My sister made a reservation (this week) for next Year, using saved 2011 points. She wants to cancel it, the representative from Diamond says the points return to 2011 and she would have to use them this year or lose them. Does this sound correct?


----------



## pedro47 (Aug 19, 2011)

She needs to use them in 2011 or saved them for points usage for 2012.


----------



## midwest6 (Aug 19, 2011)

she saved the 2011 points in June, used them this week for a 2012 reservation but wants to cancel and rebook, the rep is telling her she needs to use those points now in 2011.


----------



## nightnurse613 (Aug 19, 2011)

I hope not!  I saved my 2011 points in anticipation of a big vacation next year.  I have made a couple of reservations since then for which I used some of those "saved points".  The reservation form just asked me if I wanted to use those 2012 points - which I did - no problems.  Since I didn't cancel the 2011 reservations, I can't answer your question but, if your account now shows 2011 points, I would hope you can roll them (back) into next year?!! Let us know what you find out....


----------



## post-it (Aug 19, 2011)

I thought once their rolled their considered 2012 points, but the amount you roll must be used by the end of 2012.


----------



## midwest6 (Aug 20, 2011)

Glenda, thats how I have understood the points to work. She is still apprehensive to cancel and rebook that week after being told that they are now considered 2011 points. If we get a couple more owners to confirm that the representative must be wrong, she will call back & ask about new reservations.


----------



## pedro47 (Aug 20, 2011)

Call Diamond 1-800 number and ask for a supervisor to clarify the issue?


----------



## places2go2 (Sep 4, 2011)

*Exchange into II for a future year usage*

These points will likely be "stuck" in 2011 in the Diamond system if the reservation is cancelled, however one way around this so as not to lose the points is to book something in II by the end of the year. I have cancelled a diamond reservation after the cut off date and had to use the points within my use year and made a nice II exchange for a future year. Found what I wanted, paid the exchange fee and ended up with a nice vacation after all the worry and frustration of possibly losing points. Plus I used another last minute II short stay exchange on some of the points as well for a great value. Hope it works out.


----------



## T_R_Oglodyte (Sep 4, 2011)

pedro47 said:


> Call Diamond 1-800 number and ask for a supervisor to clarify the issue?


That is the best course of action.

But I also think that you're likely to find out that what happens is that when you pull those saved 2011 points back into 2011, they return to their old 2011 status. Which means that now it becomes as if they were never saved in the first place.

*****

Why would Diamond do it that way?  That has to do with accounting and internal controls.  For inventory control purposes, Diamond needs to track how many points are remaining for usage in a given year and ensure that there is inventory available in that year to match the outstanding points.  When you save points into another year, that frees up inventory in the year in which the points originated.  When you bring the points back into the current year, you create an inventory demand that must be accounted for in the system.  Put simply, Diamond now has to make some type of inventory commitment somewhere in the system balance demand with inventory.

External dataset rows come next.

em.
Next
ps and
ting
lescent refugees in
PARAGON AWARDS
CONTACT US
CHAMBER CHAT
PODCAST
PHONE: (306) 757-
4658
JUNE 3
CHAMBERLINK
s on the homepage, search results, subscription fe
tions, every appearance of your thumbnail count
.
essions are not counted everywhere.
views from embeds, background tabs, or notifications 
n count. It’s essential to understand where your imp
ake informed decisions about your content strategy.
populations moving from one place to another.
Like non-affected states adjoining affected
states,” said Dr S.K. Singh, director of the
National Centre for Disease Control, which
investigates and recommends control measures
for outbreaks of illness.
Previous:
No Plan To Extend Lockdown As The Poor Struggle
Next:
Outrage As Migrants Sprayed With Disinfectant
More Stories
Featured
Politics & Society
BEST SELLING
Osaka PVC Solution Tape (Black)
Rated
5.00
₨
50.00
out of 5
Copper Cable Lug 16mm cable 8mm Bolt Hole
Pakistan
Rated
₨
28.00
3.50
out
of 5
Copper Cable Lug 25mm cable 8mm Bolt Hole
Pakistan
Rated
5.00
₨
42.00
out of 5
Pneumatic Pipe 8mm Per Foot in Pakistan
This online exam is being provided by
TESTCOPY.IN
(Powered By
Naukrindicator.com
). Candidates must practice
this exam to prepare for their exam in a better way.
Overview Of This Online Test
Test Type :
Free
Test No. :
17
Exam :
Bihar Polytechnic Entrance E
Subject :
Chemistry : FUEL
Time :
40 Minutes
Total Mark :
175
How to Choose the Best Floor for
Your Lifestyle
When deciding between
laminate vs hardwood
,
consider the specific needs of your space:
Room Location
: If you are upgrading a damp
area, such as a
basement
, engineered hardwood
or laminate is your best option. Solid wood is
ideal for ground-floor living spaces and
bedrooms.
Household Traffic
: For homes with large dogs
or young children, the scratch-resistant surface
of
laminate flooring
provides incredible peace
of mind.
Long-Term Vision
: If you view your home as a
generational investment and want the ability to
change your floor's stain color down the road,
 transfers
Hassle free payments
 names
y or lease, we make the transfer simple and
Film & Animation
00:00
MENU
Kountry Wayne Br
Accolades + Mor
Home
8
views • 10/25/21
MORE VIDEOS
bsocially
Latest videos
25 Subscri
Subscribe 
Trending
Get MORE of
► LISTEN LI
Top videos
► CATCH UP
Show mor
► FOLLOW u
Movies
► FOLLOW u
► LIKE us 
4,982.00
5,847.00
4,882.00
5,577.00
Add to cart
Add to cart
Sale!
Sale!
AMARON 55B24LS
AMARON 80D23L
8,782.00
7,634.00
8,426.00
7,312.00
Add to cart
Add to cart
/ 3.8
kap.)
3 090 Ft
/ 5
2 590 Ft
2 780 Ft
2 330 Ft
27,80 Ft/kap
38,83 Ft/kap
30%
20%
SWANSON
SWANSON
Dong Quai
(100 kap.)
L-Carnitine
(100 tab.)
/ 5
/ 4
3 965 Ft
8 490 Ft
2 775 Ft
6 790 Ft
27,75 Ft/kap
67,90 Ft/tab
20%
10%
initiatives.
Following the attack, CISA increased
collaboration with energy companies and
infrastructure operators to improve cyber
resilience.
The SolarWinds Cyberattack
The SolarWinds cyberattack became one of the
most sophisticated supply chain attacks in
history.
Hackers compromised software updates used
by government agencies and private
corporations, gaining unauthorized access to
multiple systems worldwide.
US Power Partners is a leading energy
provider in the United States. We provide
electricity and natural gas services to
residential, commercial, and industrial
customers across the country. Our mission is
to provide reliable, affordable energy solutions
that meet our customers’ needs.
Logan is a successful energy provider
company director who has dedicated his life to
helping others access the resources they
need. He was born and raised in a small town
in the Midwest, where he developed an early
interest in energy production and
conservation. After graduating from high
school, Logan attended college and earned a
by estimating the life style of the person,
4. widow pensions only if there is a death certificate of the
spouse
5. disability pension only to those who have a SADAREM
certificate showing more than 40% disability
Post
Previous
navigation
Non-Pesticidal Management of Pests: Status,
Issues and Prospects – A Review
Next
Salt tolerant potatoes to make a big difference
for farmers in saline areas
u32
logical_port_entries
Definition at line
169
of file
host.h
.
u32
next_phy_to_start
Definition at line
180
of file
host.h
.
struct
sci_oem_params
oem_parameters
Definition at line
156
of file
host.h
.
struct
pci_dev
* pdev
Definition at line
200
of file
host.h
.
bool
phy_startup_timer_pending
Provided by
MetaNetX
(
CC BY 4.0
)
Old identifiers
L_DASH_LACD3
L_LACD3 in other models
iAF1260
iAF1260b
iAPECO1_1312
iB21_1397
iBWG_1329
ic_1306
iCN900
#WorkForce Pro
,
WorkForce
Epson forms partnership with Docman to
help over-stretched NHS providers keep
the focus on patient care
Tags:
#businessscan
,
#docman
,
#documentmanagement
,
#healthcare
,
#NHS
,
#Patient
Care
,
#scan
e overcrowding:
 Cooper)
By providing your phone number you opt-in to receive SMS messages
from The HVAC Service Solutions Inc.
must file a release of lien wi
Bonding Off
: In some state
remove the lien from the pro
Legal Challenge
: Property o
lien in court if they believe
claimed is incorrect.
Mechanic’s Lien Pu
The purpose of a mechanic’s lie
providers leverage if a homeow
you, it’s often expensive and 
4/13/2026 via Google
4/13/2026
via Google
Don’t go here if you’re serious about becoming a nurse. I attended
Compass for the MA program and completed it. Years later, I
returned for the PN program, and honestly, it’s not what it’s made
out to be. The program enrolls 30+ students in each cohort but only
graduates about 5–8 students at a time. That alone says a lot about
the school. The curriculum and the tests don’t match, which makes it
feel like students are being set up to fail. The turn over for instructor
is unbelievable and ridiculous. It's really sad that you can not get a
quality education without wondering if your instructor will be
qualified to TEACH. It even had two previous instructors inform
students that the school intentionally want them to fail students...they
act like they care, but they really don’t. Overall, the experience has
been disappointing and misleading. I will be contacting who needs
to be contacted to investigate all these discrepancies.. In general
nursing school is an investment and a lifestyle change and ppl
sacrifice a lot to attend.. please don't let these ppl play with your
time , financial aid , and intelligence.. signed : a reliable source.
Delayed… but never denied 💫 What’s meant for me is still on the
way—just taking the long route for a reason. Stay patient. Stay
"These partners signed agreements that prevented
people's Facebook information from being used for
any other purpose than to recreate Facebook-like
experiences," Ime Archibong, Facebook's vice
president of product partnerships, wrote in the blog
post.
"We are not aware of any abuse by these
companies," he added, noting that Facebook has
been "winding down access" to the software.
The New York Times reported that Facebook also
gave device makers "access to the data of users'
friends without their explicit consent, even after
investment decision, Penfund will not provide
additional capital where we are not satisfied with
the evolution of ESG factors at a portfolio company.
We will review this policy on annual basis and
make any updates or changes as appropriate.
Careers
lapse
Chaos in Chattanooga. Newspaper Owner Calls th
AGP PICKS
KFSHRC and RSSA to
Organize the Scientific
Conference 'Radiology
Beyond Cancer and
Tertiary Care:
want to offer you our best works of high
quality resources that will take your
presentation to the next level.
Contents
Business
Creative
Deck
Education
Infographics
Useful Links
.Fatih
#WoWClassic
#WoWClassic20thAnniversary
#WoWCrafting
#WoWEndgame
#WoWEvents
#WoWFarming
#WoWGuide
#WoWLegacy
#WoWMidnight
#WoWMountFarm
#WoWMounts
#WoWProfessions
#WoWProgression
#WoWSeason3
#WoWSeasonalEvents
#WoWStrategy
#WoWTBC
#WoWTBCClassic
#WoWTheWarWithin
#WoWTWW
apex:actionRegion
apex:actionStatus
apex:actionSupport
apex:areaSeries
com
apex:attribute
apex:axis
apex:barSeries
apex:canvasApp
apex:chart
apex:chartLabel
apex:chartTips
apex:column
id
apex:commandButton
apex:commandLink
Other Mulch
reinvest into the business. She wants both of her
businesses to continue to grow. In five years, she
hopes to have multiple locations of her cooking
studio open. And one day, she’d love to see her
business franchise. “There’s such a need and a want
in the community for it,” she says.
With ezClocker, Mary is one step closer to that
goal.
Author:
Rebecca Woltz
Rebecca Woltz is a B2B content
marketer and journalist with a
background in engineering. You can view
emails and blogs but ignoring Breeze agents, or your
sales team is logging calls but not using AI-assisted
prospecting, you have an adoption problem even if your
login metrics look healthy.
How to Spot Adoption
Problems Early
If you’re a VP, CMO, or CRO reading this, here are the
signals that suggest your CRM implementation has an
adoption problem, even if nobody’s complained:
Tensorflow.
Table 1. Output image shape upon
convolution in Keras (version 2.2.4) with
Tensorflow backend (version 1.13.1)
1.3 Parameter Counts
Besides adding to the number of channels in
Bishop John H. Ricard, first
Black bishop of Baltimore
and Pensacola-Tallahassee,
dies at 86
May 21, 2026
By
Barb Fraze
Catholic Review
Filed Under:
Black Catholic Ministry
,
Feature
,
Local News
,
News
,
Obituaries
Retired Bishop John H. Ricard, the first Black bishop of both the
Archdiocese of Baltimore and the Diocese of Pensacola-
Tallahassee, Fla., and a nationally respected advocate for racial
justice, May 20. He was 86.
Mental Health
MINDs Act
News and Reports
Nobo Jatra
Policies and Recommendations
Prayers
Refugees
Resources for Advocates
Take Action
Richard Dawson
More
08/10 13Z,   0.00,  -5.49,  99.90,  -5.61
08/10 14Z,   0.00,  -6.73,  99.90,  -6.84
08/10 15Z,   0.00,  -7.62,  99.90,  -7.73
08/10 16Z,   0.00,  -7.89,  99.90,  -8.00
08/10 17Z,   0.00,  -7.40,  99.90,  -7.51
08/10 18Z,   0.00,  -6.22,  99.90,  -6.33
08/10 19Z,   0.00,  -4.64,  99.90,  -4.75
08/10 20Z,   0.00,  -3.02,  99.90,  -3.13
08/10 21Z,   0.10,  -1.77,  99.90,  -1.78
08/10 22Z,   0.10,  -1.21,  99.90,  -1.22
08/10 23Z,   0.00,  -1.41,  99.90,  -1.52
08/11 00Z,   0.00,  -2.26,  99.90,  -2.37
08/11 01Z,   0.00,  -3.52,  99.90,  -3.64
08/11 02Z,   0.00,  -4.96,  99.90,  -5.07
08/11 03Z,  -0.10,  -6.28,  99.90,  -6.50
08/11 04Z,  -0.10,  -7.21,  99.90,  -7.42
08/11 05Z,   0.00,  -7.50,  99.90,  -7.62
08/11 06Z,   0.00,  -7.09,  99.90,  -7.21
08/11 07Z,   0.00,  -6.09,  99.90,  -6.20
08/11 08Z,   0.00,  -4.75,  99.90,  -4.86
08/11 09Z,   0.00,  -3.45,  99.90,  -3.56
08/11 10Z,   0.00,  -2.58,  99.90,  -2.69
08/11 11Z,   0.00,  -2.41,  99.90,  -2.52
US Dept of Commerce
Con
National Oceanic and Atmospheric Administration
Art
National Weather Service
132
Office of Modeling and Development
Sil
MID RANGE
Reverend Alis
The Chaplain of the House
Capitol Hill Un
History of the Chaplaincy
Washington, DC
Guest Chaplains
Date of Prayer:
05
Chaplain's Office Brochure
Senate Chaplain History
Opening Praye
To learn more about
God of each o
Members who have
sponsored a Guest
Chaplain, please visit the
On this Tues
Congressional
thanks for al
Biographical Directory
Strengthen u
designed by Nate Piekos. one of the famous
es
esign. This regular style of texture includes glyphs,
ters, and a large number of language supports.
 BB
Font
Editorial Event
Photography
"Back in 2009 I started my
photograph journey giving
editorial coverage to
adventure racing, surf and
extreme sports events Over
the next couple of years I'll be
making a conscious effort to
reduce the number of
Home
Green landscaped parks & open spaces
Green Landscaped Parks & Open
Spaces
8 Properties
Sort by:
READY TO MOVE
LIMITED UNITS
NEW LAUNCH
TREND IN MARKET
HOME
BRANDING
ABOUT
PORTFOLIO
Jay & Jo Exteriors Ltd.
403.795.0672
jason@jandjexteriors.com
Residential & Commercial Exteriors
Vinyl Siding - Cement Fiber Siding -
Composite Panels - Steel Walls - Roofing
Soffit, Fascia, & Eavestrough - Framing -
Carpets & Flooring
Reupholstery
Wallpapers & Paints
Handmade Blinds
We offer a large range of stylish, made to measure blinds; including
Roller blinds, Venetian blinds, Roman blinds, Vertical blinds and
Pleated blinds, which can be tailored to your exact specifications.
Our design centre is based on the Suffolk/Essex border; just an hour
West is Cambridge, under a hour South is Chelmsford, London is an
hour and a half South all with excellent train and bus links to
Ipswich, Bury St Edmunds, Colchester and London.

At that point the inventory situation is identical to where it would have been had the points never been saved in the first place.  Which is why if you then try to resave those points the system treats that as a new request, not a reinstatement.

If you contact a supervisor and Diamond does allow the "saved" status to be reinstated looking back to the time the points were originally saved, you should be thankful.  I think it's most likely, though, that you will find that at this point trying to resave those points will be treated as a new transaction.


----------